In 1970 the eccentric but insightful economist Albert Hirschman published a book called “Exit, Voice and Loyalty.” It explored how people respond when a private firm’s or a government agency’s performance is deteriorating.
Some people choose to leave, buying another product or service or leaving the government’s jurisdiction. Others use voice, complaining about defects or lobbying for change.
Hirschman tended to deplore exit and exalt voice, and urged firms and governments to nurture loyalty so consumers and citizens would stick around and improve things.

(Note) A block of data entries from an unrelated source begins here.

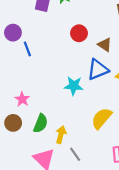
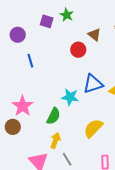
purple circle: (13, 33) -> (18, 35), moved
brown triangle: (105, 45) -> (94, 35), moved
pink star: (22, 99) -> (23, 106), size x1.5
green semicircle: (41, 123) -> (53, 116), moved

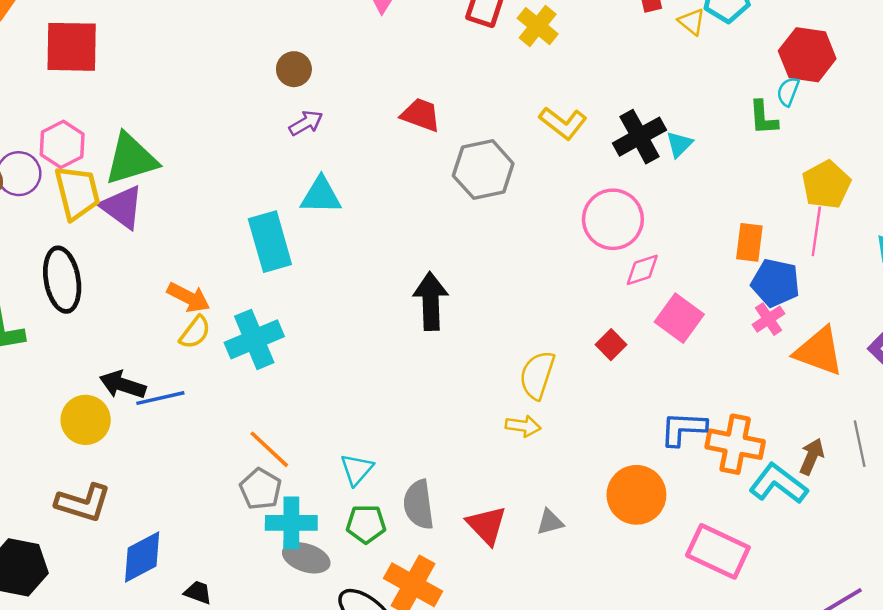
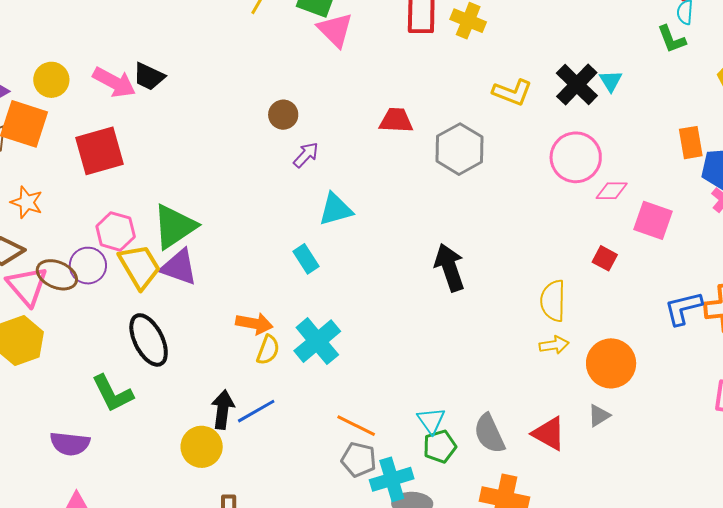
cyan rectangle: (270, 242) -> (306, 259), size x0.6
pink diamond: (642, 270) -> (612, 191), turned 36
black arrow: (123, 385) -> (223, 410), turned 96
orange circle: (636, 495) -> (611, 363), moved
green pentagon: (366, 524) -> (440, 446), moved

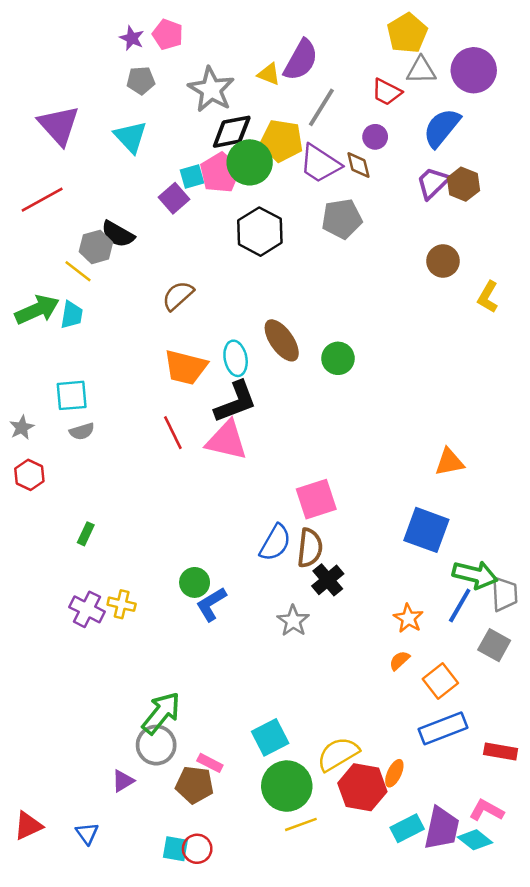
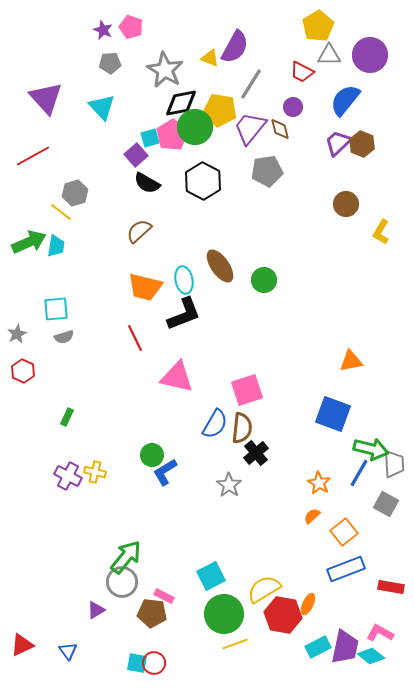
purple trapezoid: (320, 164) -> (250, 128), turned 96
black semicircle: (118, 234) -> (147, 183), moved
pink triangle: (227, 440) -> (177, 377), moved

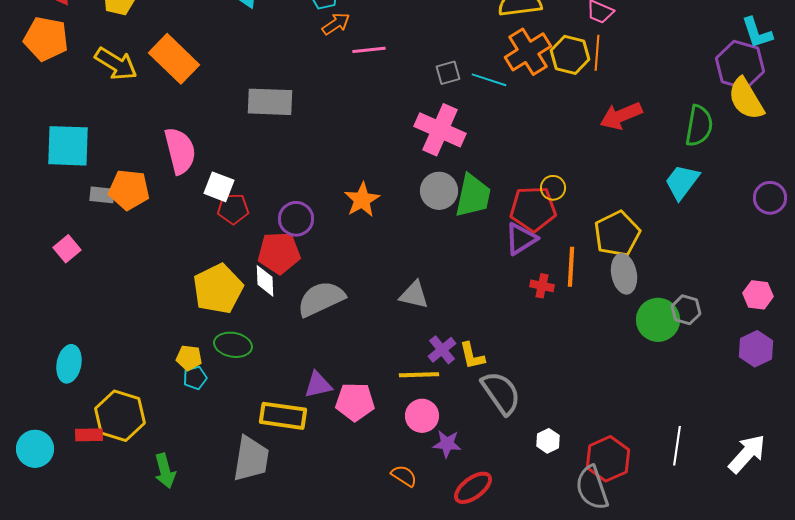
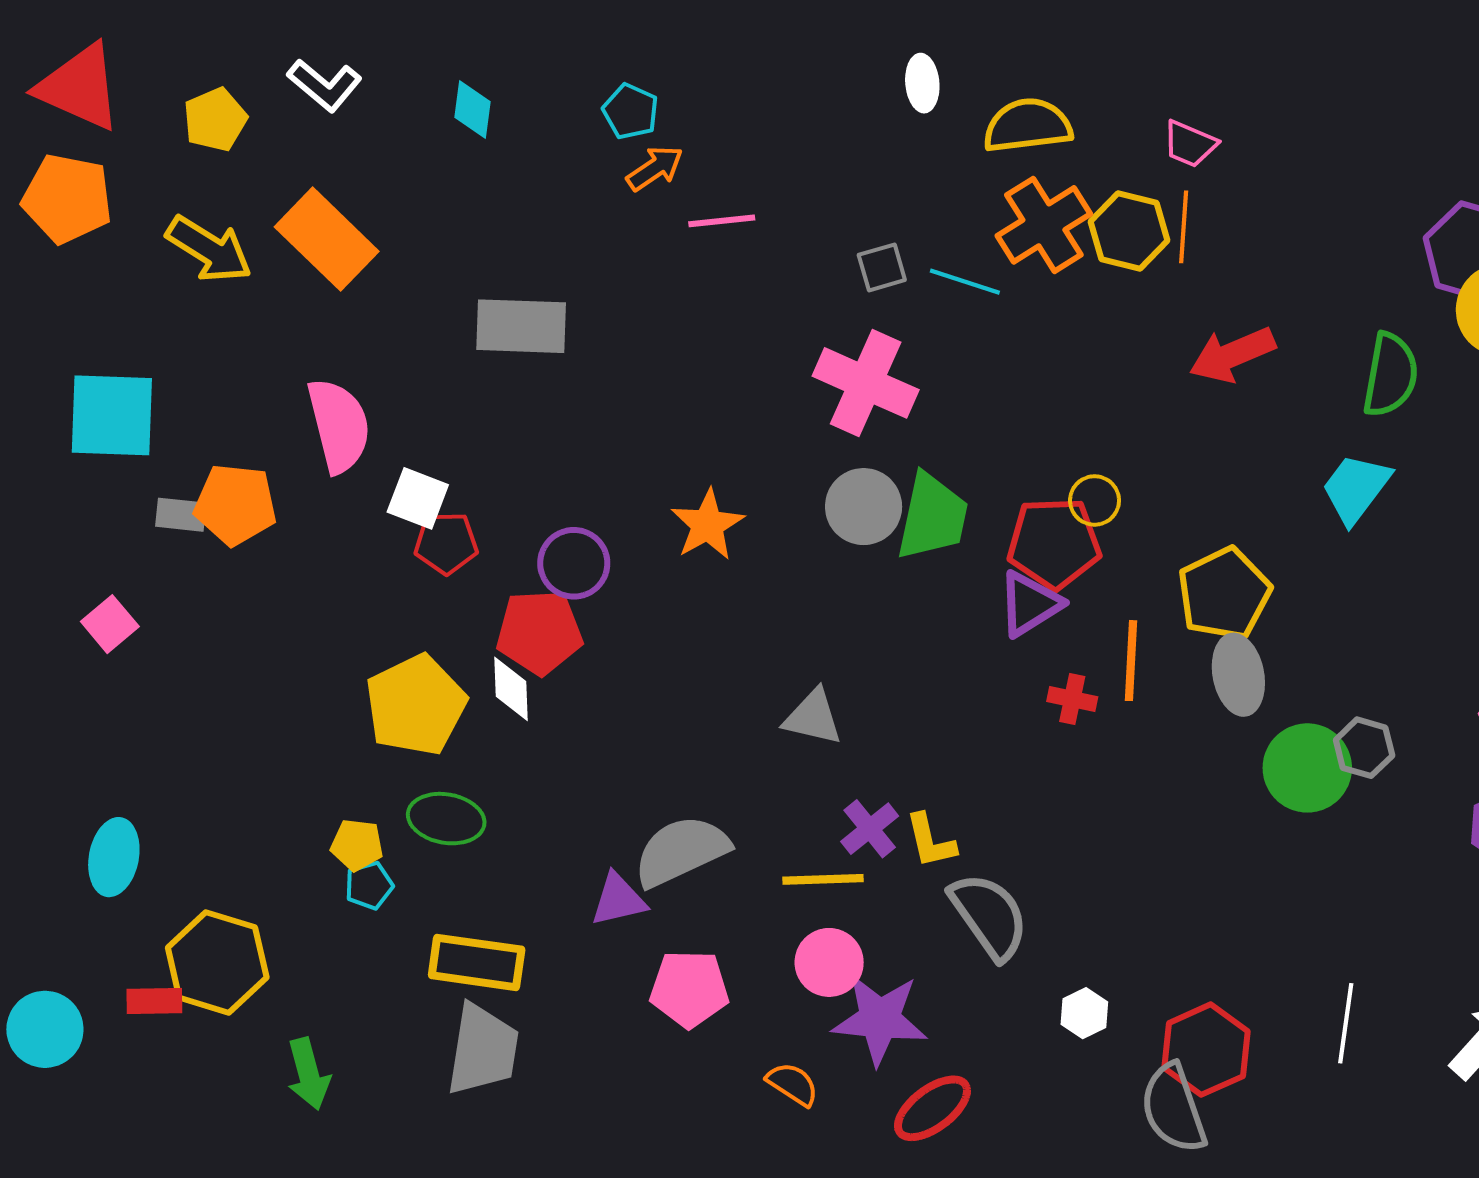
gray semicircle: (321, 299) -> (681, 851), moved
pink pentagon: (355, 402) -> (689, 989), moved
yellow rectangle: (283, 416) -> (477, 962), moved
purple star: (447, 444) -> (880, 1019), size x1.6

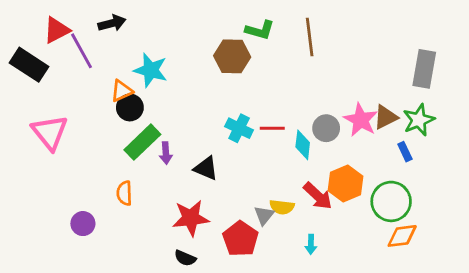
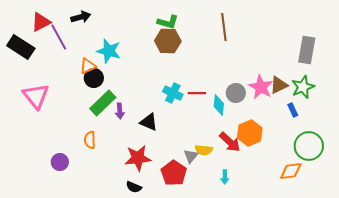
green L-shape: (260, 30) -> (168, 22), moved
green circle: (391, 201) -> (309, 146), moved

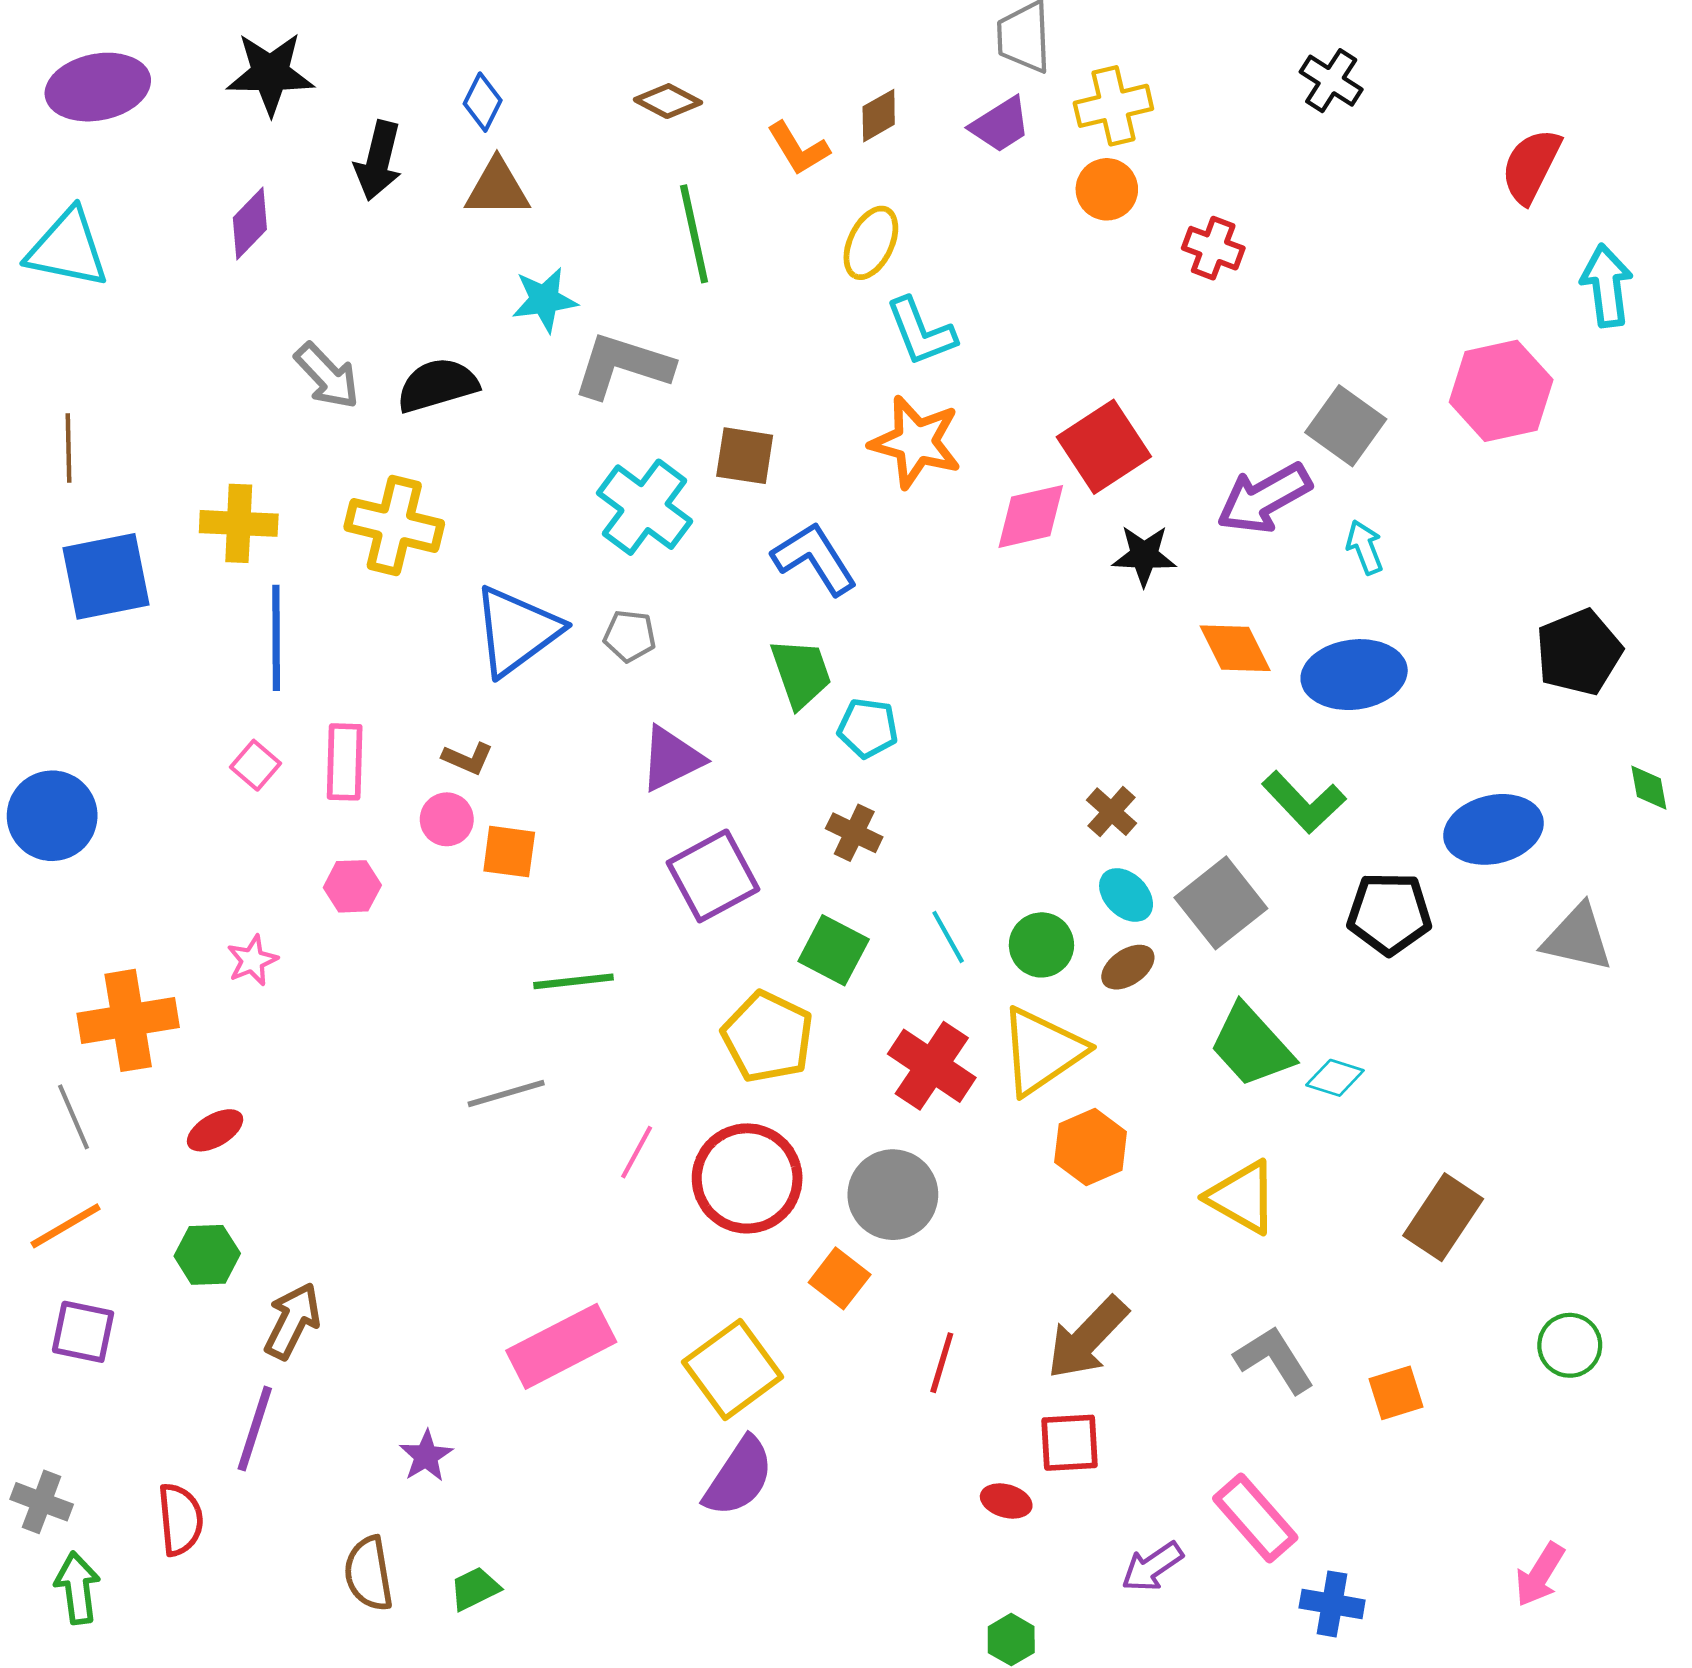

There’s obviously some relevance here to a current government program now performing far below even its detractors’ expectations: Obamacare.
Central to the goal of Obamacare’s architects, universal health insurance, was preventing the possibility of exit. Its individual mandate meant everyone had to sign up for insurance.
The Supreme Court created a big exit door when it ruled unconstitutional, by a 7-2 margin, Obamacare’s attempt to coerce states into expanding their Medicaid programs. Many states declined to make the change.
Obamacare’s proprietors have also punched big exit holes in its structure. The employer mandate was suspended for a year. Labor unions and other political cronies of the administration received waivers and exemptions.
And it’s not clear that even the supposedly fixed website will enable people to actually get health insurance. The website for insurers to receive applications and charge premiums hasn’t even been designed yet.
If Obamacare’s architects were keen on preventing exit, they blithely ignored voice. The legislation was unpopular when it was proposed, while it was passed and in the months and years afterwards.
Barack Obama seldom mentioned it in the 2012 campaign except for the provision allowing “children” under 26 to stay on mommy and daddy’s policies.
The architects of Obamacare also had to deal with loyalty.
Polls have consistently shown that about 80 percent of Americans are satisfied with their health insurance and doctors. They have chosen each at one point or another and were not eager to change absent some serious aggravation.
There was discontent in the late 1990s when health maintenance organizations limited options. But the move for restrictive legislation — voice — fizzled when aggravated consumers switched to different policies — exit — while those satisfied with HMOs stuck with them — loyalty.
Recognizing this, President Obama assured Americans dozens of times that if they like their insurance and their doctors they could keep them.
Unfortunately, that assurance was always intended to be false. A good short-term campaign tactic maybe, but bad long-term policy strategy.
Obamacare’s architects worked stealthily to prevent exit from the kind of insurance policies they think people should have. The president’s credibility has been shredded and serious liberals, such as the Brookings Institution’s William Galston, worry that big government policies generally will be discredited.
So far the Obamacare Democrats have succeeded in ignoring voice — the public’s demand for repeal or major revision of the legislation. But despite their claims that once legislation has been passed it must remain law forever, voice can overturn it. The Medicare prescription drug plan passed in 1988 was repealed in 1989.
If Republicans get the chance to repeal and/or replace Obamacare, they need to take into account exit, voice and loyalty.
Where Obamacare seeks to prevent exit except for the politically well connected, a Republican plan should seek to maximize the opportunity for exit, an essential feature of any free market.
This probably can’t be done on the cheap. Current tax law provides an enormous preference for employer-provided health insurance, a preference whose benefit goes mostly to the affluent.
A freer market in health insurance means eliminating this tax preference, presumably through a tax credit for those purchasing health insurance on their own. That will cost real money.
Republicans also need to account for loyalty. People are not mechanical profit-maximizers; they may be reluctant to switch policies for only marginal possible gain. That means not including features that will phase out familiar employer-provided insurance rapidly.
And of course politicians should never plug their ears to voice, as the architects of Obamacare have done. That means avoiding things like the Obamacare regulation requiring contraception and abortifacient coverage. Let people decide these things on their own.
Obamacare seems to be teaching a new generation and new immigrants a lesson other Americans learned from the 1970s and 1980s: free, decentralized markets generally work better than centralized command-and-control government. Republicans need an approach that pounds that lesson home.